GLM Tutorial
The purpose of this tutorial is to walk the new user through
a GLM analysis beginning to end. The objective is to learn how to
specify, run, and interpret a GLM model using H2O.
Those who have never used H2O before should see see Getting Started from a Downloaded Zip File for additional instructions on how to run H2O.
When to Use GLM
The variable of interest relates to predictions or
inferences about a rate, an event, or a continuous
measurement. Questions are about how a set of environmental
conditions influence the dependent variable.
Here are some examples:
“What attributes determine which customers will purchase, and which will not?”
“Given a set of specific manufacturing conditions, how many units
produced will fail?”
“How many customers will contact help support in a given time
frame?”
“Given a set of conditions, which units will fail?”
Getting Started
This tutorial uses a publicly available data set that can be found at:
http://archive.ics.uci.edu/ml/machine-learning-databases/abalone/
The original data are the Abalone data set made available by UCI
Machine Learning Repository. They are composed of 4177 observations of
9 attributes. All attributes are real valued continuous,
except for Sex and Rings, found in columns 0 and 8 respectively.
Sex is categorical with 3 levels (male, female, and infant), and Rings
is integer valued.
Before modeling, parse data into H2O as follows:
- Under the drop down menu Data select Upload, and use the helper to
upload data.
- User will be redirected to a page with the header “Request
Parse”. Select whether the first row of the data set is a
header. All other settings can be left in default. Press Submit.
- Parsing data into H2O generates a .hex key (“data name.hex”)
Building a Model
- Once data are parsed, a horizontal menu will appear at the top
of the screen reading “Build model using ... ”. Select
GLM here, or go to the drop down menu Model and
select GLM.
- In the Key field enter the .hex key for the data set.
- In the Y field select the column associated with the Whole Weight
variable (column 5).
- In the X field select the columns associated with Sex, Length,
Diameter, Height, and Rings (all other columns).
- Specify the distribution family to be Gaussian. This automatically sets the link
field to identity.
- Set lambda and alpha to 0. These parameters determine
regularization of GLM models. To find detailed information on the
specification of tuning parameters see Generalized Linear Model (GLM).
- Leave n-folds at 10. This will produce 10 cross-validation models.
- Under the options box marked expert settings, notice that
standardization is ON by default. This option returns two sets of
coefficients, the non-standardized coefficients, and standardized
coefficients.
Additional specification detail
GLM Results
GLM output includes coefficients (as well as normalized coefficients when
standardization is requested). Also reported are AIC and
error rate. An equation of the specified model is printed across the top
of the GLM results page in red.
Users should note that if they wish to replicate results between H2O
and R, it is recommended that standardization and cross validation
either be turned off in H2O.
Validating on Testing Set
- Models can be applied to holdout testing sets or prediction data,
provided that the data are in the same format as the data
originally used to generate the GLM model.
- At the top of the GLM results page is a horizontal menu titled
Actions. Select Validate On Another Dataset. This same action can
be completed by going to the Score drop down menu and selecting
GLM.
- In model key enter the .hex key found in the center of the GLM
results page under the header Validations (this can also be found
under the Admin drop down menu by selecting Jobs).
- In the Key field enter the .hex key associated with the testing
data set. Press submit.
Validation results report the same model statistics as were generated
when the model was originally specified.
THE END.

══════════════════════════════

What needs to be done — Reproduce the GLM tutorial word for word, everything from "- In the X field" down to "field to identity.". The rows have nothing to do with the GLM tutorial.

Data for review —
══════════════════════════════

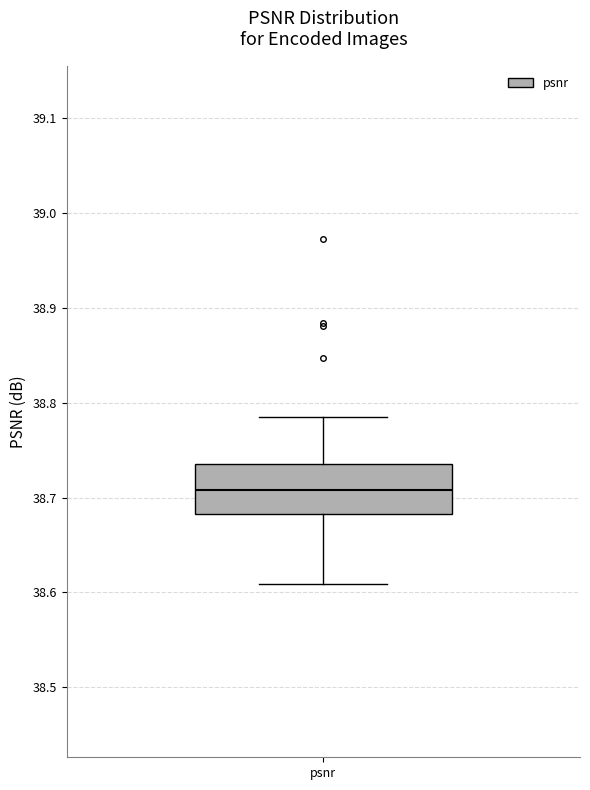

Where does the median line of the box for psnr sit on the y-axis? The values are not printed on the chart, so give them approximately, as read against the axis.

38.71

══════════════════════════════

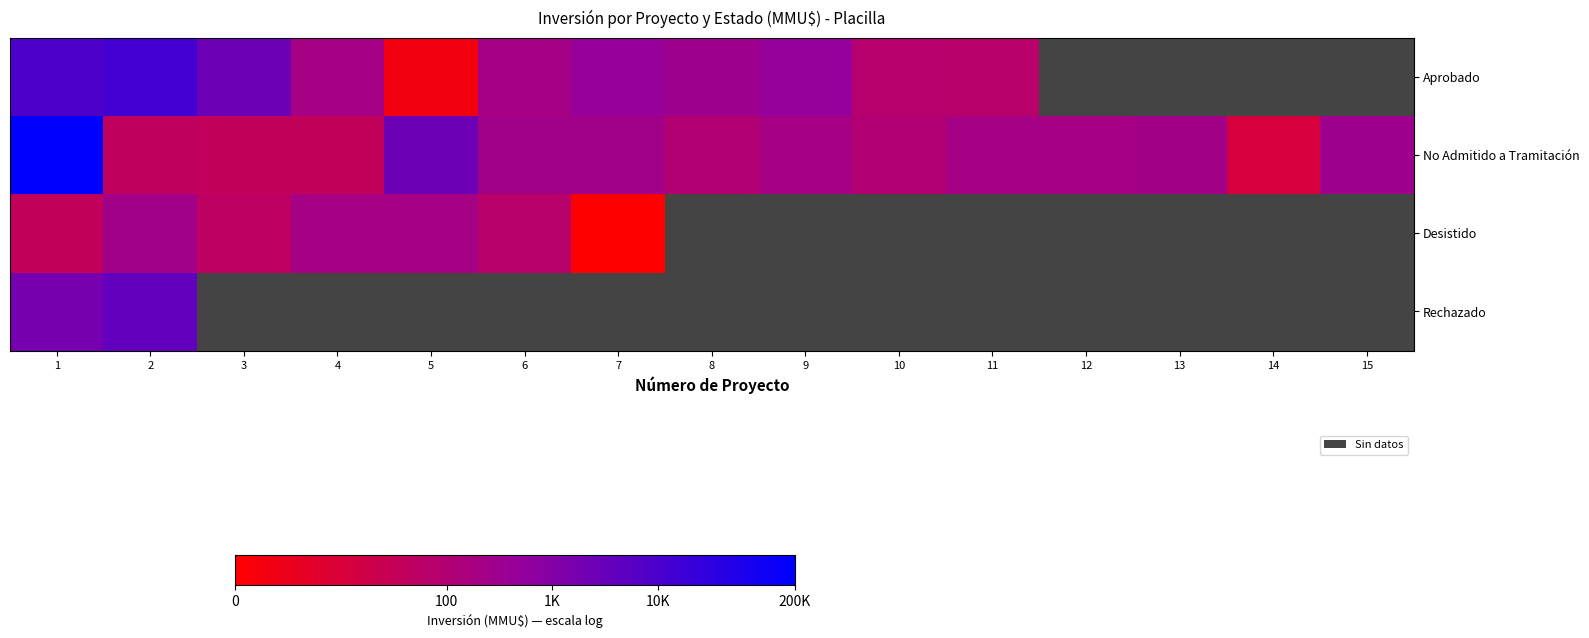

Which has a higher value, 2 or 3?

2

══════════════════════════════

Result below —
- In the X field select the columns associated with Sex, Length,
Diameter, Height, and Rings (all other columns).
- Specify the distribution family to be Gaussian. This automatically sets the link
field to identity.